Fragment de temps

Dans la routine Métro-Boulot-Dodo peuvent se cacher des perles rares insoupçonnées. Rendez-vous à la gare pour le train de 08:14.

C’était un matin d’hiver. Un de ceux dont on se souvient par les petites socquettes trop courtes que l’on ne s’est pas décidé à ranger au fond du placard, laissant l’air gelé s’infiltrer par les chevilles et mordre la chair des mollets. Le ciel bleu pâle s’ornait de nuages aux airs de plumes. Ces longues nuées blanches auraient pu être l’œuvre d’un ange jetant des litres de lait sur une toile immense. Le ciel était figé, glacé dans le froid de novembre. La vie s’était arrêtée dans un fragment de temps. 
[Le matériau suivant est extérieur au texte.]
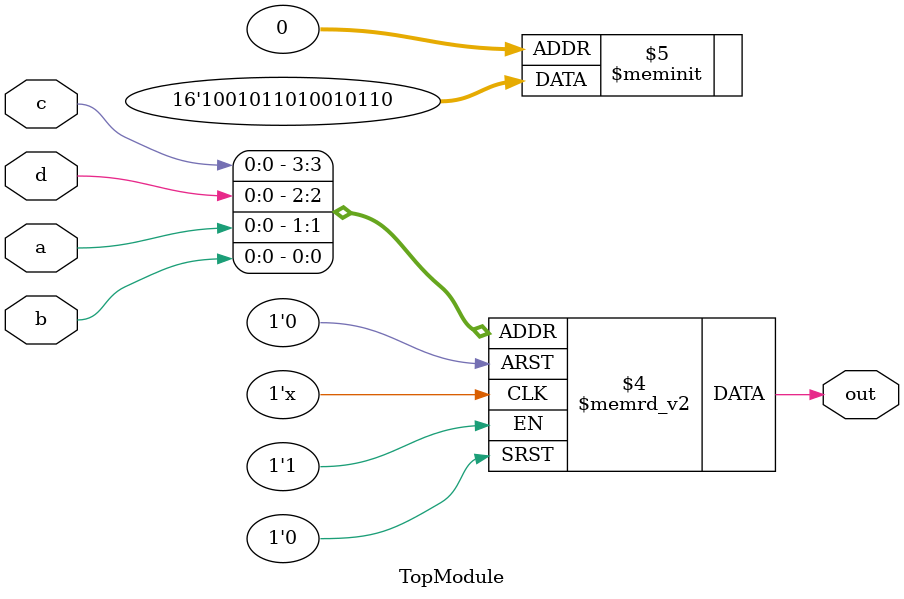
<source format=sv>
module TopModule (
    input logic a,
    input logic b,
    input logic c,
    input logic d,
    output logic out
);

always @(*) begin
    case ({c, d, a, b})
        4'b0000: out = 1'b0; // cd = 00, ab = 00
        4'b0001: out = 1'b1; // cd = 00, ab = 01
        4'b0011: out = 1'b0; // cd = 00, ab = 11
        4'b0010: out = 1'b1; // cd = 00, ab = 10
        4'b0100: out = 1'b1; // cd = 01, ab = 00
        4'b0101: out = 1'b0; // cd = 01, ab = 01
        4'b0111: out = 1'b1; // cd = 01, ab = 11
        4'b0110: out = 1'b0; // cd = 01, ab = 10
        4'b1000: out = 1'b0; // cd = 11, ab = 00
        4'b1001: out = 1'b1; // cd = 11, ab = 01
        4'b1011: out = 1'b0; // cd = 11, ab = 11
        4'b1010: out = 1'b1; // cd = 11, ab = 10
        4'b1100: out = 1'b1; // cd = 10, ab = 00
        4'b1101: out = 1'b0; // cd = 10, ab = 01
        4'b1111: out = 1'b1; // cd = 10, ab = 11
        4'b1110: out = 1'b0; // cd = 10, ab = 10
        default: out = 1'b0; // Default case
    endcase
end

endmodule
</source>
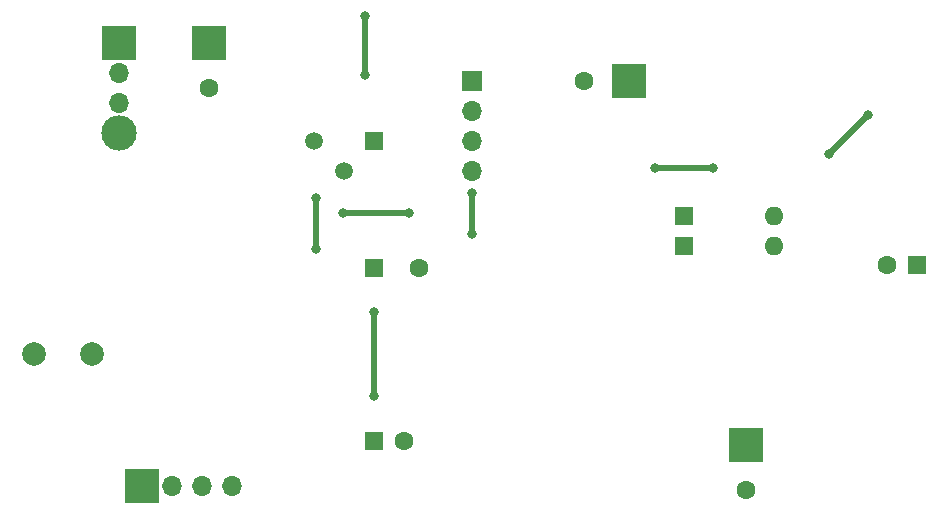
<source format=gbr>
G04 #@! TF.GenerationSoftware,KiCad,Pcbnew,no-vcs-found-c6d0075~61~ubuntu17.10.1*
G04 #@! TF.CreationDate,2018-02-05T23:49:34+03:00*
G04 #@! TF.ProjectId,tsa5512-pll,747361353531322D706C6C2E6B696361,rev?*
G04 #@! TF.SameCoordinates,Original*
G04 #@! TF.FileFunction,Copper,L2,Bot,Signal*
G04 #@! TF.FilePolarity,Positive*
%FSLAX46Y46*%
G04 Gerber Fmt 4.6, Leading zero omitted, Abs format (unit mm)*
G04 Created by KiCad (PCBNEW no-vcs-found-c6d0075~61~ubuntu17.10.1) date Mon Feb  5 23:49:34 2018*
%MOMM*%
%LPD*%
G01*
G04 APERTURE LIST*
%ADD10C,1.500000*%
%ADD11R,1.500000X1.500000*%
%ADD12C,1.600000*%
%ADD13R,3.000000X3.000000*%
%ADD14R,1.600000X1.600000*%
%ADD15O,1.600000X1.600000*%
%ADD16C,2.000000*%
%ADD17O,3.000000X3.000000*%
%ADD18O,1.700000X1.700000*%
%ADD19R,1.700000X1.700000*%
%ADD20C,0.800000*%
%ADD21C,0.500000*%
G04 APERTURE END LIST*
D10*
X93726000Y-208534000D03*
X91186000Y-205994000D03*
D11*
X96266000Y-205994000D03*
D12*
X114056000Y-200914000D03*
D13*
X117856000Y-200914000D03*
X82296000Y-197739000D03*
D12*
X82296000Y-201539000D03*
X139712282Y-216512930D03*
D14*
X142212282Y-216512930D03*
D12*
X100066000Y-216789000D03*
D14*
X96266000Y-216789000D03*
X96266000Y-231394000D03*
D12*
X98766000Y-231394000D03*
D13*
X127762000Y-231775000D03*
D12*
X127762000Y-235575000D03*
D14*
X122527282Y-214884000D03*
D15*
X130147282Y-214884000D03*
X130147282Y-212344000D03*
D14*
X122527282Y-212344000D03*
D16*
X72390000Y-224028000D03*
X67510000Y-224028000D03*
D17*
X74676000Y-205359000D03*
D18*
X74676000Y-202819000D03*
X74676000Y-200279000D03*
D13*
X74676000Y-197739000D03*
X76581000Y-235204000D03*
D18*
X79121000Y-235204000D03*
X81661000Y-235204000D03*
X84201000Y-235204000D03*
D19*
X104521000Y-200914000D03*
D18*
X104521000Y-203454000D03*
X104521000Y-205994000D03*
X104521000Y-208534000D03*
D20*
X138049000Y-203835000D03*
X134747000Y-207137000D03*
X124968000Y-208280000D03*
X120015000Y-208280000D03*
X95504000Y-195453000D03*
X95504000Y-200406000D03*
X91313000Y-215138000D03*
X91313000Y-210820000D03*
X104521000Y-213868000D03*
X104521000Y-210439000D03*
X99187000Y-212090000D03*
X93599000Y-212090000D03*
X96266000Y-220472000D03*
X96266000Y-227584000D03*
D21*
X134747000Y-207137000D02*
X138049000Y-203835000D01*
X120015000Y-208280000D02*
X124968000Y-208280000D01*
X95504000Y-200406000D02*
X95504000Y-195453000D01*
X91313000Y-210820000D02*
X91313000Y-215138000D01*
X104521000Y-210439000D02*
X104521000Y-213868000D01*
X93599000Y-212090000D02*
X99187000Y-212090000D01*
X96266000Y-220472000D02*
X96266000Y-227584000D01*
M02*

</source>
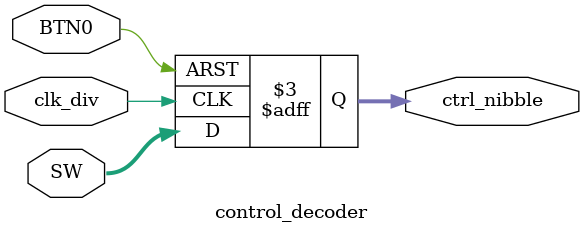
<source format=v>
module control_decoder(
    input clk_div,
    input BTN0,
    input [3:0] SW,
    output reg [3:0] ctrl_nibble
);
    always @(posedge clk_div or negedge BTN0) begin
        if (!BTN0) ctrl_nibble <= 4'd0;
        else ctrl_nibble <= SW;
    end
endmodule
</source>
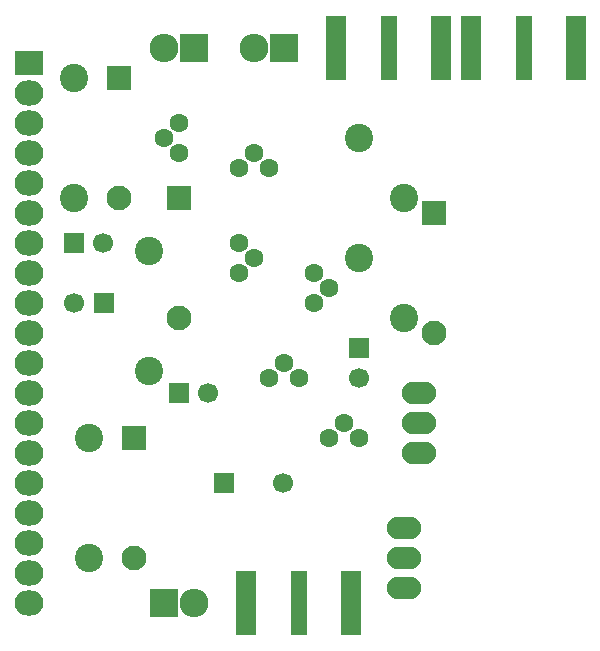
<source format=gts>
G04 #@! TF.FileFunction,Soldermask,Top*
%FSLAX46Y46*%
G04 Gerber Fmt 4.6, Leading zero omitted, Abs format (unit mm)*
G04 Created by KiCad (PCBNEW 4.0.4+e1-6308~48~ubuntu16.04.1-stable) date Fri Nov  4 19:41:06 2016*
%MOMM*%
%LPD*%
G01*
G04 APERTURE LIST*
%ADD10C,0.100000*%
%ADD11R,1.700000X1.700000*%
%ADD12C,1.700000*%
%ADD13R,2.432000X2.432000*%
%ADD14O,2.432000X2.432000*%
%ADD15O,2.899360X1.901140*%
%ADD16R,1.670000X5.480000*%
%ADD17R,1.416000X5.480000*%
%ADD18R,2.432000X2.127200*%
%ADD19O,2.432000X2.127200*%
%ADD20C,2.398980*%
%ADD21C,2.099260*%
%ADD22R,2.099260X2.099260*%
%ADD23C,1.600000*%
G04 APERTURE END LIST*
D10*
D11*
X48260000Y-101600000D03*
D12*
X45760000Y-101600000D03*
D11*
X54610000Y-109220000D03*
D12*
X57110000Y-109220000D03*
D11*
X58420000Y-116840000D03*
D12*
X63420000Y-116840000D03*
D11*
X69850000Y-105410000D03*
D12*
X69850000Y-107910000D03*
D11*
X45720000Y-96520000D03*
D12*
X48220000Y-96520000D03*
D13*
X53340000Y-127000000D03*
D14*
X55880000Y-127000000D03*
D13*
X55880000Y-80010000D03*
D14*
X53340000Y-80010000D03*
D15*
X74930000Y-111760000D03*
X74930000Y-114300000D03*
X74930000Y-109220000D03*
X73660000Y-123190000D03*
X73660000Y-120650000D03*
X73660000Y-125730000D03*
D13*
X63500000Y-80010000D03*
D14*
X60960000Y-80010000D03*
D16*
X76835000Y-80010000D03*
X67945000Y-80010000D03*
D17*
X72390000Y-80010000D03*
D16*
X60325000Y-127000000D03*
X69215000Y-127000000D03*
D17*
X64770000Y-127000000D03*
D16*
X88265000Y-80010000D03*
X79375000Y-80010000D03*
D17*
X83820000Y-80010000D03*
D18*
X41910000Y-81280000D03*
D19*
X41910000Y-83820000D03*
X41910000Y-86360000D03*
X41910000Y-88900000D03*
X41910000Y-91440000D03*
X41910000Y-93980000D03*
X41910000Y-96520000D03*
X41910000Y-99060000D03*
X41910000Y-101600000D03*
X41910000Y-104140000D03*
X41910000Y-106680000D03*
X41910000Y-109220000D03*
X41910000Y-111760000D03*
X41910000Y-114300000D03*
X41910000Y-116840000D03*
X41910000Y-119380000D03*
X41910000Y-121920000D03*
X41910000Y-124460000D03*
X41910000Y-127000000D03*
D20*
X69850000Y-87630000D03*
X69850000Y-97790000D03*
X73660000Y-92710000D03*
X73660000Y-102870000D03*
X46990000Y-113030000D03*
X46990000Y-123190000D03*
X52070000Y-107315000D03*
X52070000Y-97155000D03*
X45720000Y-82550000D03*
X45720000Y-92710000D03*
D21*
X50802540Y-123190520D03*
D22*
X50802540Y-113030520D03*
D21*
X76202540Y-104140520D03*
D22*
X76202540Y-93980520D03*
D21*
X49532540Y-92710520D03*
D22*
X49532540Y-82550520D03*
D21*
X54612540Y-102870520D03*
D22*
X54612540Y-92710520D03*
D23*
X64770000Y-107950000D03*
X63500000Y-106680000D03*
X62230000Y-107950000D03*
X66040000Y-101600000D03*
X67310000Y-100330000D03*
X66040000Y-99060000D03*
X69850000Y-113030000D03*
X68580000Y-111760000D03*
X67310000Y-113030000D03*
X62230000Y-90170000D03*
X60960000Y-88900000D03*
X59690000Y-90170000D03*
X54610000Y-86360000D03*
X53340000Y-87630000D03*
X54610000Y-88900000D03*
X59690000Y-99060000D03*
X60960000Y-97790000D03*
X59690000Y-96520000D03*
M02*

</source>
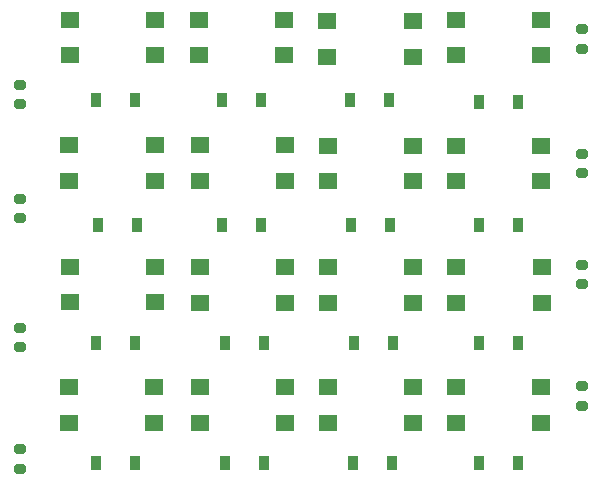
<source format=gbr>
%TF.GenerationSoftware,KiCad,Pcbnew,(6.0.10)*%
%TF.CreationDate,2023-08-09T19:07:30-05:00*%
%TF.ProjectId,Keypad,4b657970-6164-42e6-9b69-6361645f7063,rev?*%
%TF.SameCoordinates,Original*%
%TF.FileFunction,Paste,Top*%
%TF.FilePolarity,Positive*%
%FSLAX46Y46*%
G04 Gerber Fmt 4.6, Leading zero omitted, Abs format (unit mm)*
G04 Created by KiCad (PCBNEW (6.0.10)) date 2023-08-09 19:07:30*
%MOMM*%
%LPD*%
G01*
G04 APERTURE LIST*
G04 Aperture macros list*
%AMRoundRect*
0 Rectangle with rounded corners*
0 $1 Rounding radius*
0 $2 $3 $4 $5 $6 $7 $8 $9 X,Y pos of 4 corners*
0 Add a 4 corners polygon primitive as box body*
4,1,4,$2,$3,$4,$5,$6,$7,$8,$9,$2,$3,0*
0 Add four circle primitives for the rounded corners*
1,1,$1+$1,$2,$3*
1,1,$1+$1,$4,$5*
1,1,$1+$1,$6,$7*
1,1,$1+$1,$8,$9*
0 Add four rect primitives between the rounded corners*
20,1,$1+$1,$2,$3,$4,$5,0*
20,1,$1+$1,$4,$5,$6,$7,0*
20,1,$1+$1,$6,$7,$8,$9,0*
20,1,$1+$1,$8,$9,$2,$3,0*%
G04 Aperture macros list end*
%ADD10R,0.900000X1.200000*%
%ADD11RoundRect,0.200000X-0.275000X0.200000X-0.275000X-0.200000X0.275000X-0.200000X0.275000X0.200000X0*%
%ADD12R,1.600000X1.400000*%
G04 APERTURE END LIST*
D10*
%TO.C,D2*%
X119761000Y-67945000D03*
X123063000Y-67945000D03*
%TD*%
D11*
%TO.C,R1_330*%
X160782000Y-81598000D03*
X160782000Y-83248000D03*
%TD*%
D10*
%TO.C,D4*%
X119634000Y-88138000D03*
X122936000Y-88138000D03*
%TD*%
%TO.C,D15*%
X152019000Y-77978000D03*
X155321000Y-77978000D03*
%TD*%
D12*
%TO.C,SW10*%
X146475000Y-61238000D03*
X139275000Y-61238000D03*
X139275000Y-64238000D03*
X146475000Y-64238000D03*
%TD*%
%TO.C,SW2*%
X117348000Y-61214000D03*
X124548000Y-61214000D03*
X124548000Y-64214000D03*
X117348000Y-64214000D03*
%TD*%
D11*
%TO.C,R6_1K1*%
X113157000Y-65723000D03*
X113157000Y-67373000D03*
%TD*%
D12*
%TO.C,SW15*%
X150114000Y-71525000D03*
X157314000Y-71525000D03*
X150114000Y-74525000D03*
X157314000Y-74525000D03*
%TD*%
D10*
%TO.C,D9*%
X141097000Y-57404000D03*
X144399000Y-57404000D03*
%TD*%
D12*
%TO.C,SW14*%
X157270000Y-61238000D03*
X150070000Y-61238000D03*
X157270000Y-64238000D03*
X150070000Y-64238000D03*
%TD*%
%TO.C,SW8*%
X128397000Y-81685000D03*
X135597000Y-81685000D03*
X135597000Y-84685000D03*
X128397000Y-84685000D03*
%TD*%
D11*
%TO.C,R2_330*%
X160782000Y-71311000D03*
X160782000Y-72961000D03*
%TD*%
%TO.C,R3_330*%
X160782000Y-61913000D03*
X160782000Y-63563000D03*
%TD*%
D12*
%TO.C,SW7*%
X128397000Y-71525000D03*
X135597000Y-71525000D03*
X128397000Y-74525000D03*
X135597000Y-74525000D03*
%TD*%
D10*
%TO.C,D1*%
X119634000Y-57404000D03*
X122936000Y-57404000D03*
%TD*%
D12*
%TO.C,SW13*%
X157270000Y-50570000D03*
X150070000Y-50570000D03*
X150070000Y-53570000D03*
X157270000Y-53570000D03*
%TD*%
D10*
%TO.C,D13*%
X152019000Y-57531000D03*
X155321000Y-57531000D03*
%TD*%
D11*
%TO.C,R5_1K1*%
X113157000Y-56071000D03*
X113157000Y-57721000D03*
%TD*%
D10*
%TO.C,D7*%
X130556000Y-77978000D03*
X133858000Y-77978000D03*
%TD*%
%TO.C,D5*%
X130302000Y-57404000D03*
X133604000Y-57404000D03*
%TD*%
D12*
%TO.C,SW6*%
X135597000Y-61214000D03*
X128397000Y-61214000D03*
X135597000Y-64214000D03*
X128397000Y-64214000D03*
%TD*%
D10*
%TO.C,D3*%
X119634000Y-77978000D03*
X122936000Y-77978000D03*
%TD*%
%TO.C,D12*%
X141351000Y-88138000D03*
X144653000Y-88138000D03*
%TD*%
%TO.C,D16*%
X152019000Y-88138000D03*
X155321000Y-88138000D03*
%TD*%
%TO.C,D6*%
X130302000Y-67945000D03*
X133604000Y-67945000D03*
%TD*%
D12*
%TO.C,SW11*%
X146475000Y-71525000D03*
X139275000Y-71525000D03*
X139275000Y-74525000D03*
X146475000Y-74525000D03*
%TD*%
%TO.C,SW12*%
X139275000Y-81685000D03*
X146475000Y-81685000D03*
X139275000Y-84685000D03*
X146475000Y-84685000D03*
%TD*%
%TO.C,SW5*%
X135553000Y-50594000D03*
X128353000Y-50594000D03*
X128353000Y-53594000D03*
X135553000Y-53594000D03*
%TD*%
%TO.C,SW9*%
X146392000Y-50697000D03*
X139192000Y-50697000D03*
X146392000Y-53697000D03*
X139192000Y-53697000D03*
%TD*%
D11*
%TO.C,R7_1K1*%
X113157000Y-76645000D03*
X113157000Y-78295000D03*
%TD*%
D12*
%TO.C,SW16*%
X157270000Y-81685000D03*
X150070000Y-81685000D03*
X150070000Y-84685000D03*
X157270000Y-84685000D03*
%TD*%
D10*
%TO.C,D10*%
X141224000Y-67945000D03*
X144526000Y-67945000D03*
%TD*%
%TO.C,D8*%
X130556000Y-88138000D03*
X133858000Y-88138000D03*
%TD*%
D11*
%TO.C,R4_330*%
X160782000Y-51372000D03*
X160782000Y-53022000D03*
%TD*%
%TO.C,R8_1K1*%
X113157000Y-86932000D03*
X113157000Y-88582000D03*
%TD*%
D10*
%TO.C,D11*%
X141478000Y-77978000D03*
X144780000Y-77978000D03*
%TD*%
D12*
%TO.C,SW1*%
X124587000Y-50594000D03*
X117387000Y-50594000D03*
X117387000Y-53594000D03*
X124587000Y-53594000D03*
%TD*%
D10*
%TO.C,D14*%
X152019000Y-67945000D03*
X155321000Y-67945000D03*
%TD*%
D12*
%TO.C,SW3*%
X117387000Y-71501000D03*
X124587000Y-71501000D03*
X124587000Y-74501000D03*
X117387000Y-74501000D03*
%TD*%
%TO.C,SW4*%
X117304000Y-81685000D03*
X124504000Y-81685000D03*
X117304000Y-84685000D03*
X124504000Y-84685000D03*
%TD*%
M02*

</source>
Les câbles électriques venaient s’entrecroiser devant ce tableau vivant. Une hirondelle s’est posée sur le troisième poteau électrique. Juste en-dessous lanternaient des manteaux noirs, plantés sur des pieds de béton. L’hirondelle pris son envol dans un bruissement d’ailes. Une paire de jambes montait les marches. Le martèlement de ses talons plats sur le sol humide brisait le silence qui régnait sur le quai. Le panneau rouillé indiquait voie 2B. Les quelques personnes qui attendaient là, assises sur les sièges métalliques provocant pneumonies immédiates, ne bougeaient pas. Personne ne parlait. Même le soleil ne suffisait pas à réchauffer les corps meurtris par le froid. Une odeur de pneu brûlé montait du fond de la gare. Les haut-parleurs se mirent à grésiller et une jeune femme annonça l’arrivée d’un train : « Veuillez vous éloigner de la bordure du quai » répéta-t-elle à trois reprises. Le train arrivait. Le bruit devenait de plus en plus fort. Les freins crissèrent à en faire saigner une oreille. Le train s’arrêta. Les passagers montèrent dans les wagons rayés verts et bleus. Le train repartit. Le calme revint et l’hirondelle se posa sur le troisième poteau électrique.